Test, QC & Monitoring Global Viewpoint – November 2020
ML Confirmation Bias
Key to effective ML (Machine Learning) prediction is the accuracy of the data used to train the systems. But what is this training data and what happens when it’s not as accurate as we would like to believe?
Library search systems are an excellent example of applications that have benefited greatly from ML. Generally speaking, the better the classification metadata used for search, then the more likely it is for editors and producers to be able to retrieve the shots they want.
With the introduction of ML, the speed and accuracy with which footage can be classified is breathtaking. With the right data sets there’s no need for a human to get involved with the classification at all, but the quality and accuracy of the classification is a direct consequence of the accuracy of the training data used.
Somebody somewhere is responsible for training the ML system. Training fundamentally involves sitting through hours of material to find sample images of the item in the video that is to be detected. This provides the source-of-truth training data which in turn will provide the metadata for the final library classification product.
Confirmation bias is a well-known human phenomenon and has been the subject of much research over the past sixty years. As humans we have a tendency to search for, recall and interpret information in a way that seems to confirm our existing beliefs. In other words, people tend to look and believe what is true to them. Intuitively this is correct, after all, who likes being wrong?
Going back to our library search system, during the training process, humans are providing a source of truth that is in part influenced by their own confirmation bias. I’ve no idea how much the results are influenced but I believe left unchecked it could be a serious issue.
For example, if somebody was tasked with classifying all scenes for political parties, and they supported a particular group, then we might find that some political parties were underrepresented in the training dataset, which in turn would lead to a biased search. This isn’t a criticism of the person providing the classification function, but merely an observation of human nature.

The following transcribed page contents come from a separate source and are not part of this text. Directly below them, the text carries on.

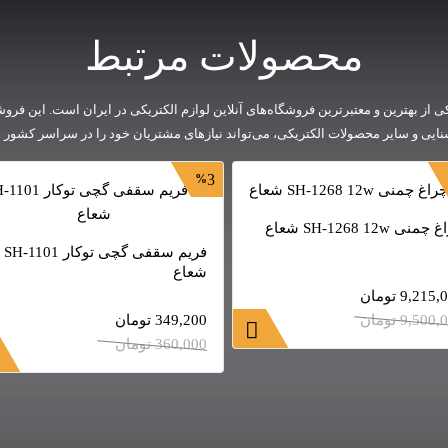
محصولات مرتبط
ی از بهترین و معتبرترین فروشگاه‌های آنلاین لوازم الکتریکی در ایران است. این فروشگا
شنایی و سایر محصولات الکتریکی، می‌تواند نیازهای مشتریان خود را در سراسر کشور به
3
منی SH-1268 12w شعاع
فریم سقفی گچی توکار SH-1101
شعاع
9,215,
تومان
9,500,
تومان
349,200
تومان
360,000
تومان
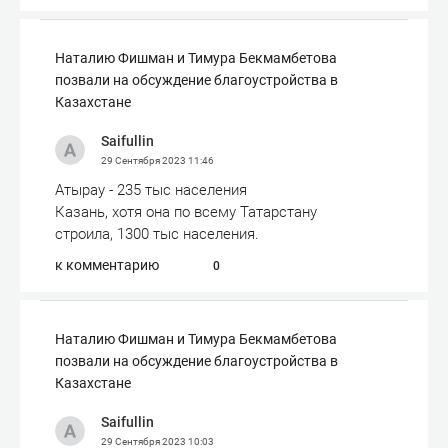
Наталию Фишман и Тимура Бекмамбетова
позвали на обсуждение благоустройства в
Казахстане
Saifullin
29 Сентября 2023
11:46
Атырау - 235 тыс населения
Казань, хотя она по всему Татарстану
строила, 1300 тыс населения.
к комментарию
0
Наталию Фишман и Тимура Бекмамбетова
позвали на обсуждение благоустройства в
Казахстане
Saifullin
29 Сентября 2023
10:03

One solution is to have many people from all different walks of life classifying the same data so that hopefully the law of large numbers would come into effect and average out any bias.
ML systems using supervised learning such as image classifiers are only as accurate as the data used to train them. This concerns me greatly as I believe that systems that are based on subjective analysis, such as image classification, are more susceptible to confirmation bias. Consequently, we need to scrutinize the training data as much as the finished product.
I would like to think that as products mature then vendors will re-train their ML solutions and provide new parameters for their models to improve their accuracy. A form of constant improvement. But how often will this happen and who is responsible for maintaining the quality of these products within a broadcast facility? How do we check them and who guards the guard? Especially as ML moves further into the program chain.
This is a fantastic opportunity for vendors to demonstrate to broadcasters the quality of their ML products. But I think broadcast engineers need to dig deep into the training datasets and start to ask some probing questions of them.